I think of Pointe-Claire's strange tent-shaped pool building; think of the high-up plexiglas windows lining the gable that you'd only notice when doing the backstroke. I think of those timing clocks with four hands in different colours. I think of graduating to the grown-up pool within after getting my bronze badge. I think of the badges! I wonder what happened to those.
This big wonky-looking thing, to which they've recently affixed stylish-looking modern panelling The funny thing is: looking back on all of those Wednesday nights, driving home in the midwinter darkness, under the orange glow of those high-pressure sodium streetlights which have lately all been swapped out for high-efficiency LEDs, I'm proud of myself. I've never felt ungainly in the water, swimming out to the island on Lake Sir John or to Pooh-sticks bridge, in the waves on the beach. I know I'm privileged to have been able to attend swim lessons—I recognise that privilege and I'm grateful for it. My parents were right. I do appreciate those swim lessons that I dreaded back then.

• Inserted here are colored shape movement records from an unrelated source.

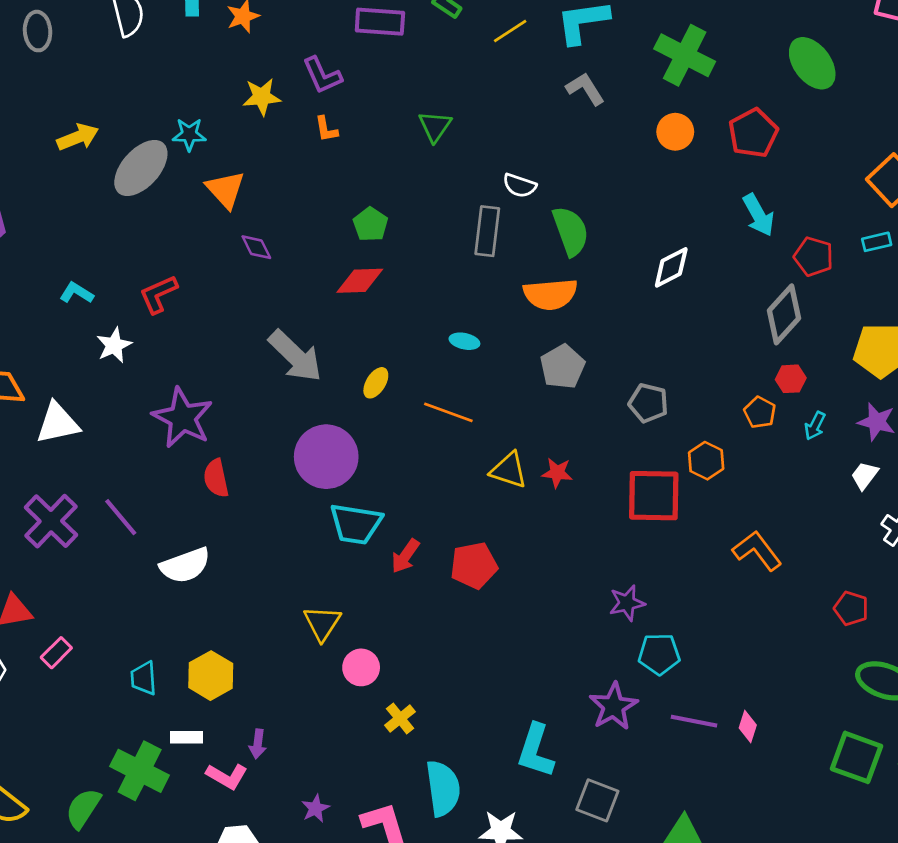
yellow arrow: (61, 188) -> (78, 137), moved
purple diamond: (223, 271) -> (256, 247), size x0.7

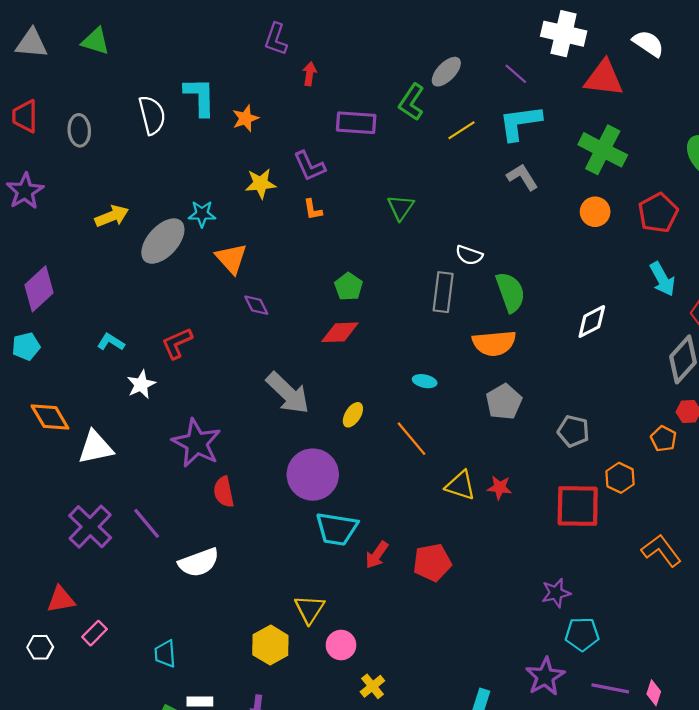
orange line: (448, 412) -> (412, 439), turned 30
yellow hexagon: (211, 676) -> (270, 645), moved

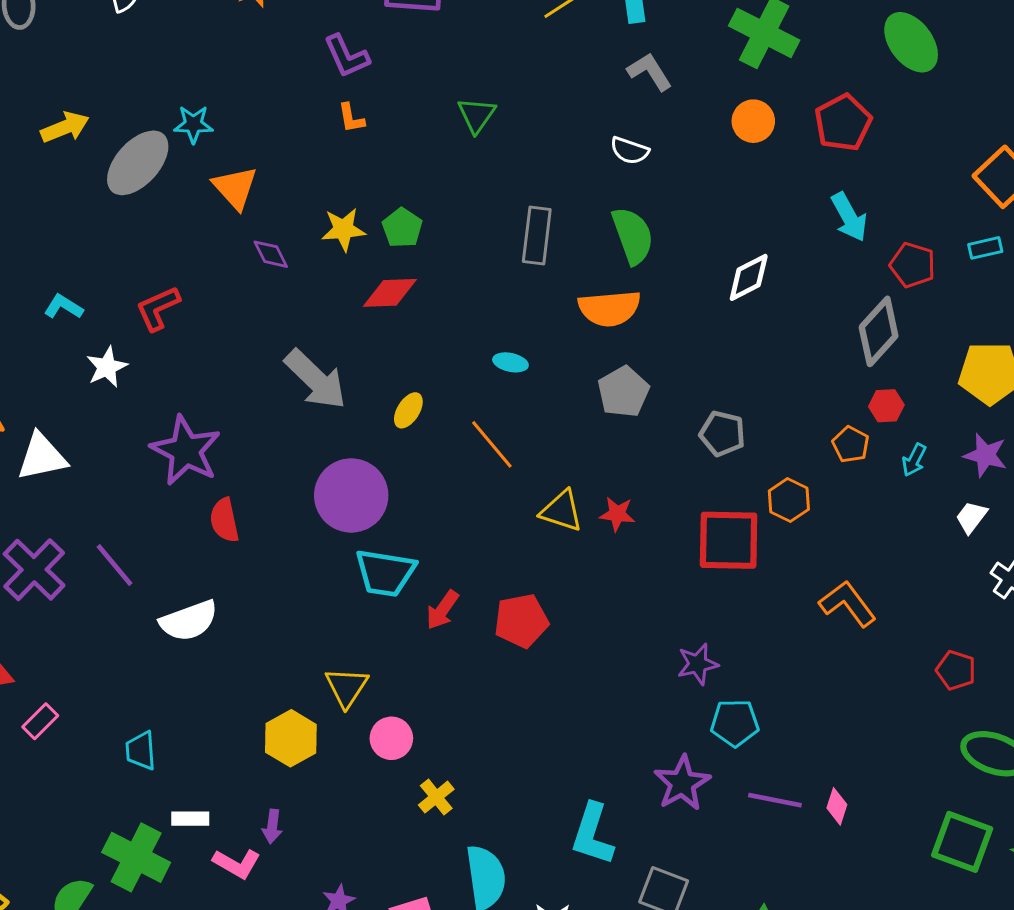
yellow star: (261, 184) -> (343, 229), moved
white semicircle: (469, 255) -> (630, 151), moved

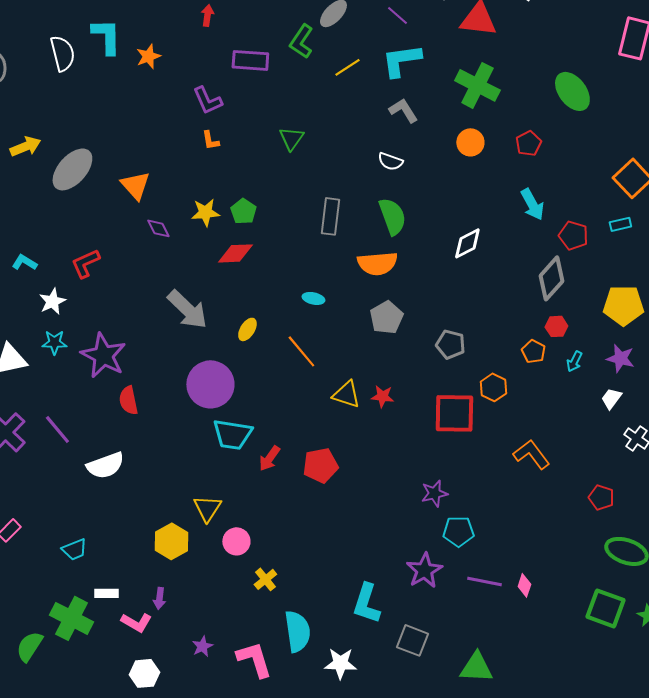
red pentagon: (843, 123) -> (528, 143), size x0.7
cyan star: (193, 124) -> (54, 342), moved
cyan trapezoid: (141, 751) -> (74, 549), turned -108

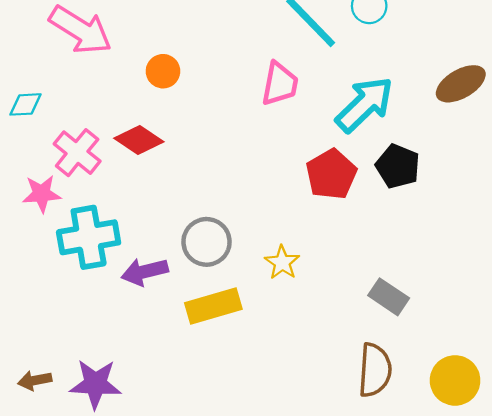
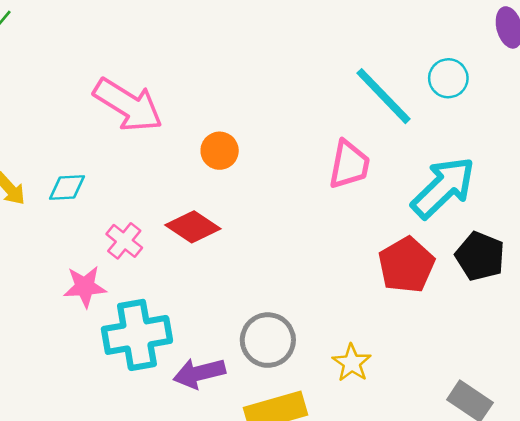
pink cross: (77, 153) -> (124, 241), size x0.7

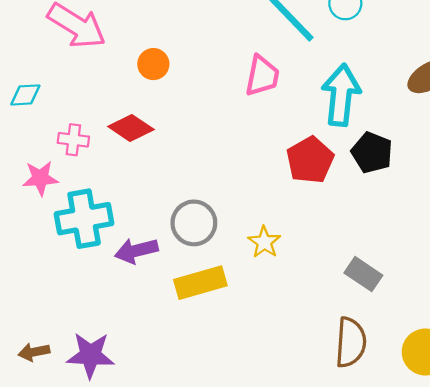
cyan arrow: (443, 188) -> (341, 95), turned -40
pink cross: (124, 241) -> (73, 140), turned -32

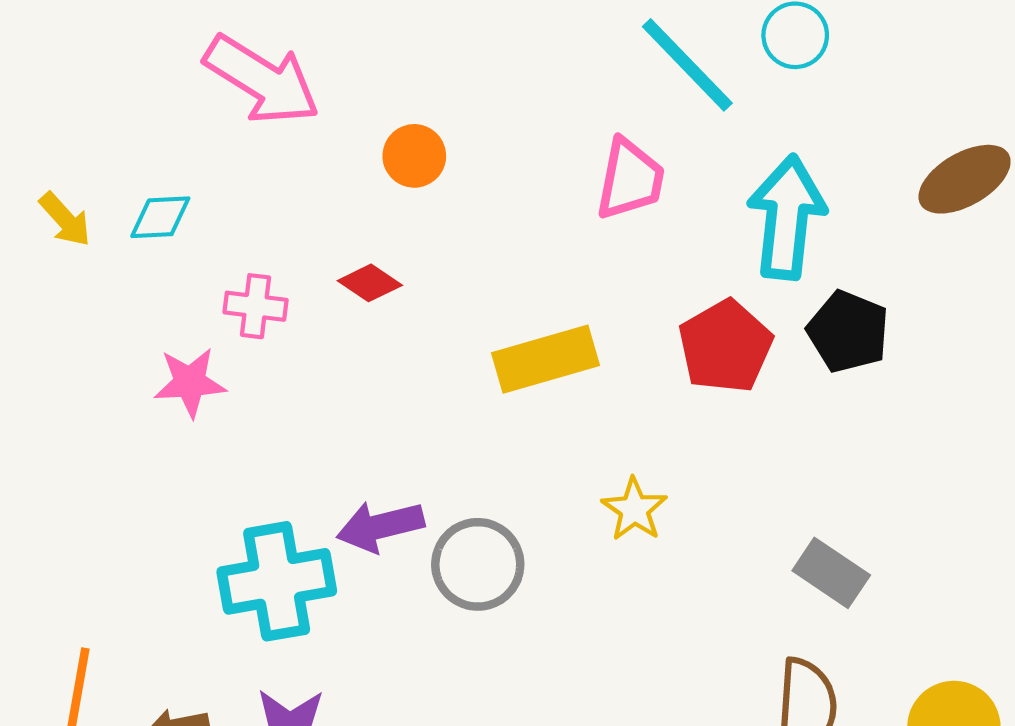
red diamond: (131, 128) -> (370, 283), size x0.7
cyan cross: (84, 219) -> (277, 581), moved
gray circle: (194, 223) -> (478, 564), moved
yellow rectangle: (200, 283) -> (545, 359), moved

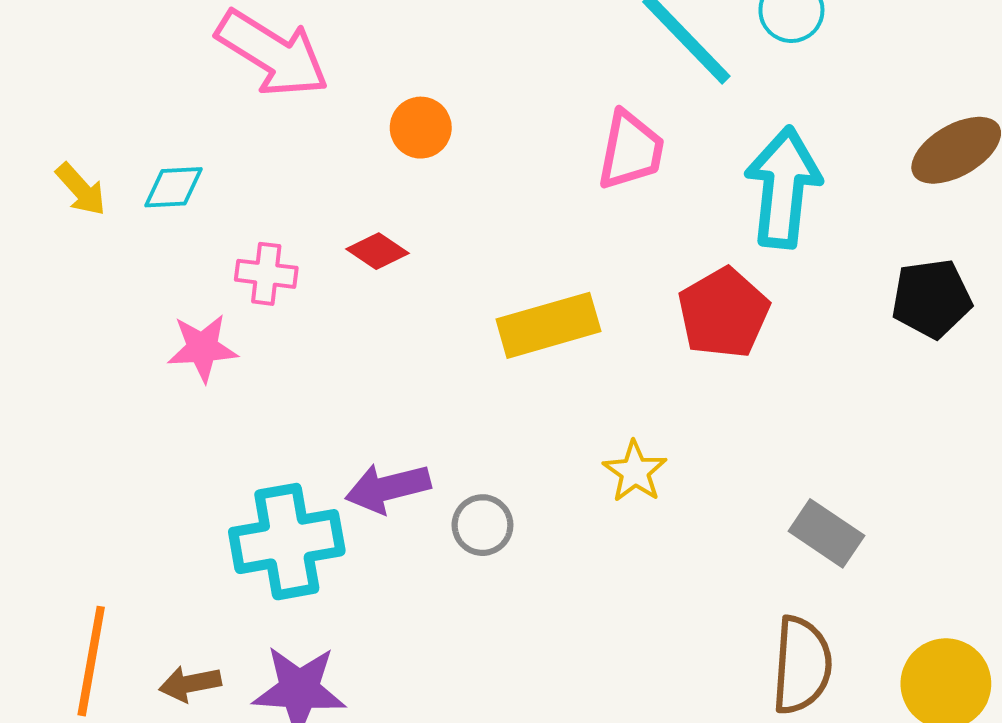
black pentagon: (848, 332) -> (931, 299), moved, turned -30
gray circle: (478, 564) -> (482, 525), size x0.7

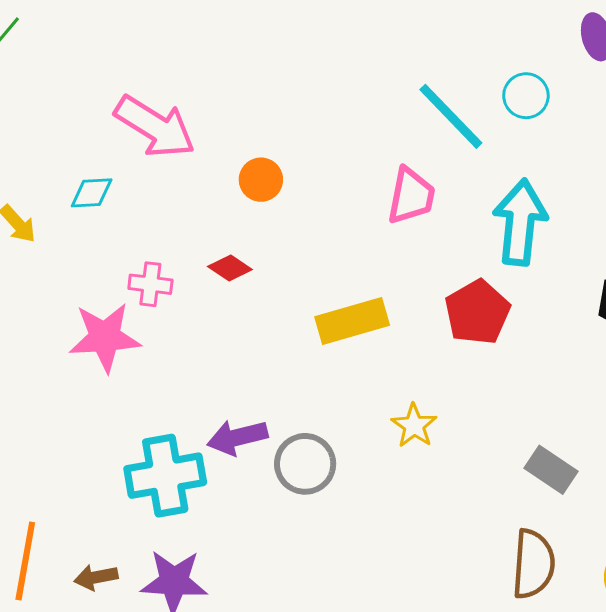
cyan diamond: (174, 187) -> (92, 193), moved
pink star: (202, 348) -> (105, 337), size x1.4
gray circle: (482, 525) -> (305, 464), size x1.4

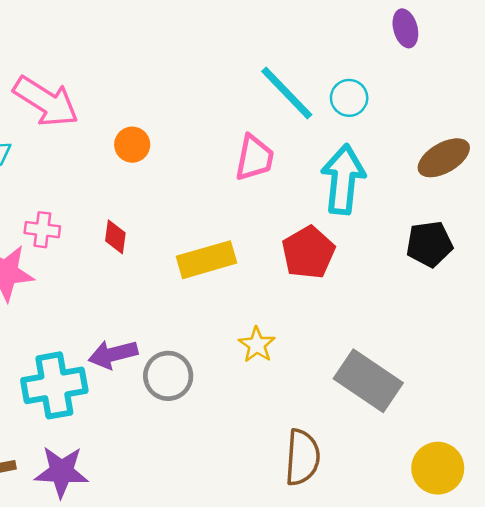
cyan circle: (526, 96) -> (349, 98), moved
red diamond: (230, 268) -> (115, 237), moved, turned 64
gray rectangle: (551, 470) -> (368, 381), size x1.6
brown semicircle: (533, 564) -> (302, 457), moved

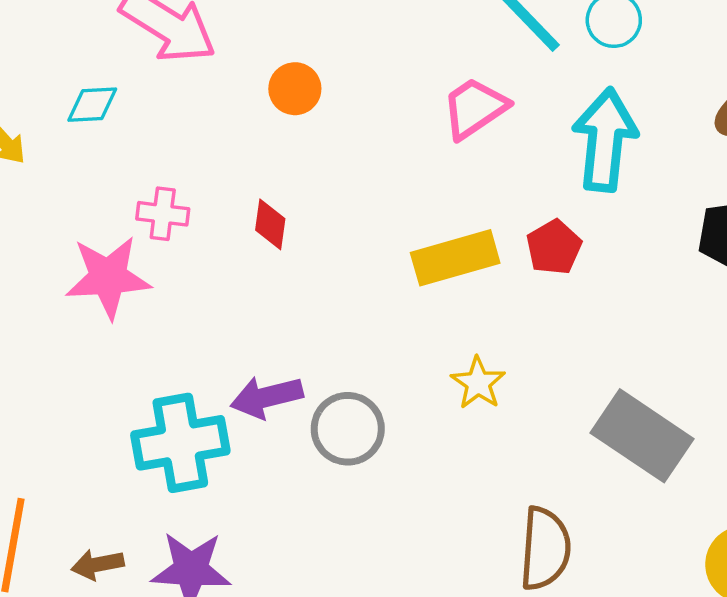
pink trapezoid: (254, 158) -> (475, 108), turned -135
red pentagon: (308, 252) -> (554, 247), size x0.7
yellow rectangle: (206, 260) -> (455, 258), moved

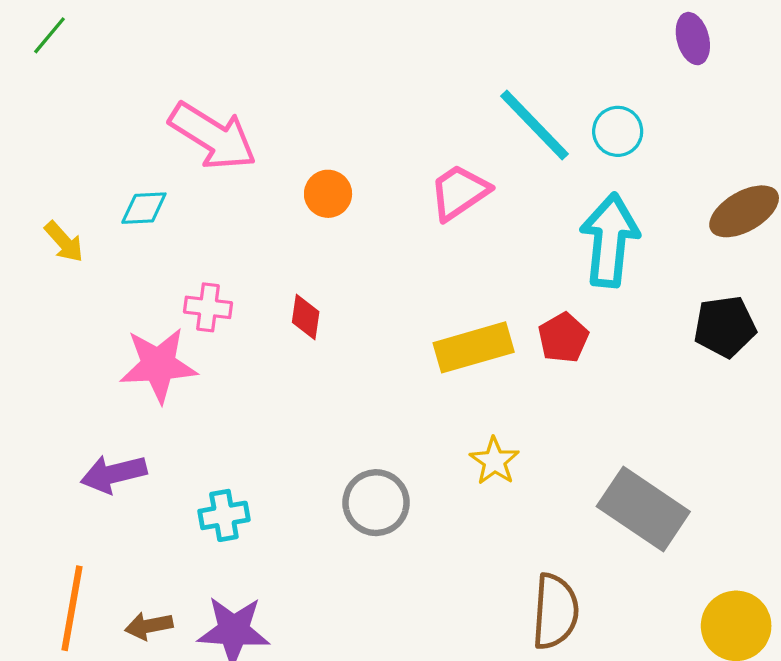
pink trapezoid: (475, 108) -> (459, 192), moved
purple arrow: (267, 397) -> (114, 474), moved
cyan cross: (180, 443) -> (224, 515), size x0.6

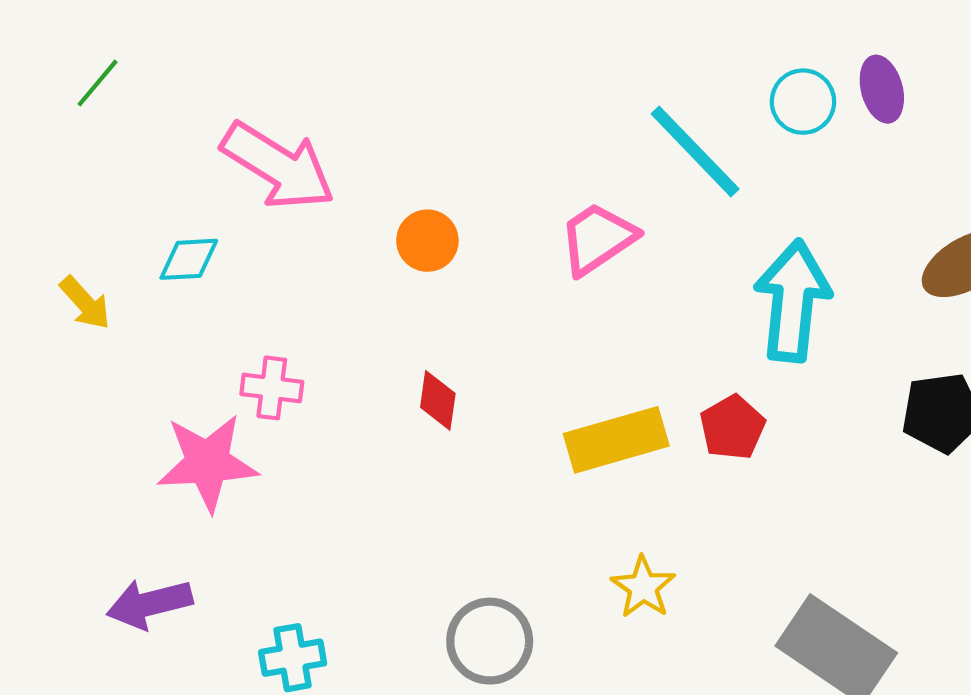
green line: (50, 35) -> (98, 83), moved
purple ellipse: (693, 39) -> (882, 89), moved
cyan circle: (618, 131) -> (803, 102), moved
red diamond: (306, 317) -> (438, 400), moved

I've got a swim membership at the Mill House Leisure Centre in Hartlepool now; I've gotta get back on track if I have any intention of finishing my sprint triathlon later this summer in good time. It feels good to be back in the water. Hartlepool keeps their pool a lot warmer than Pointe-Claire did. But the heating cranked up in the changing rooms, the smell of chlorine, the black stripe on the bottom cutting through the vivid blue of the bottom of the pool, soothes me—even while I gasp between strokes on the front crawl. Swimming feels like wearing an old piece of clothing that still fits. Like the smell of an old house. I missed it without knowing it.